WRITTEN TASK
In the records below, the line with "Big Names, Small Art" and every line after it must be written out exactly; no pictures belong in the result.

─── INPUT

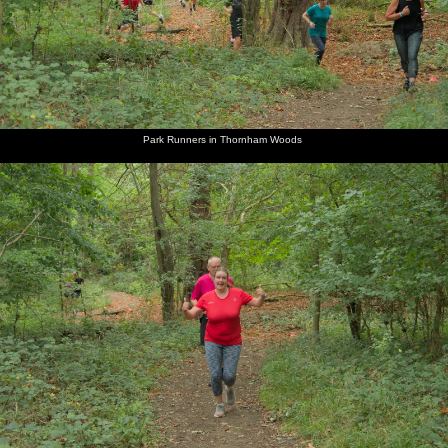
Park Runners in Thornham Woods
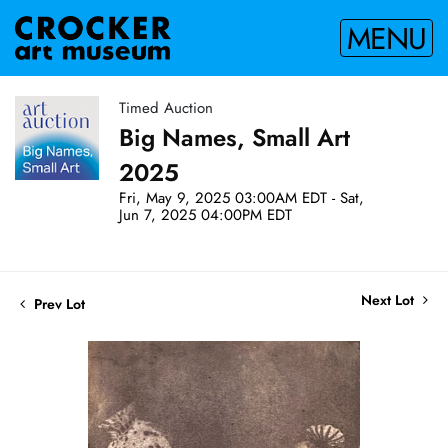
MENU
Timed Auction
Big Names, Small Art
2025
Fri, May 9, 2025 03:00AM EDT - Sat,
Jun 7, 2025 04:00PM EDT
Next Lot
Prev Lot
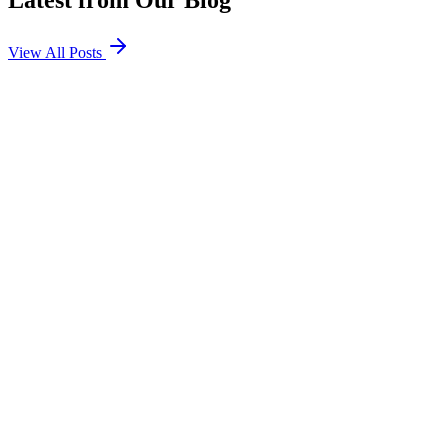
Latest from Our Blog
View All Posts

──────

ANSWER FOR THE TASK
Big Names, Small Art
2025
Fri, May 9, 2025 03:00AM EDT - Sat,
Jun 7, 2025 04:00PM EDT
Next Lot
Prev Lot
Latest from Our Blog
View All Posts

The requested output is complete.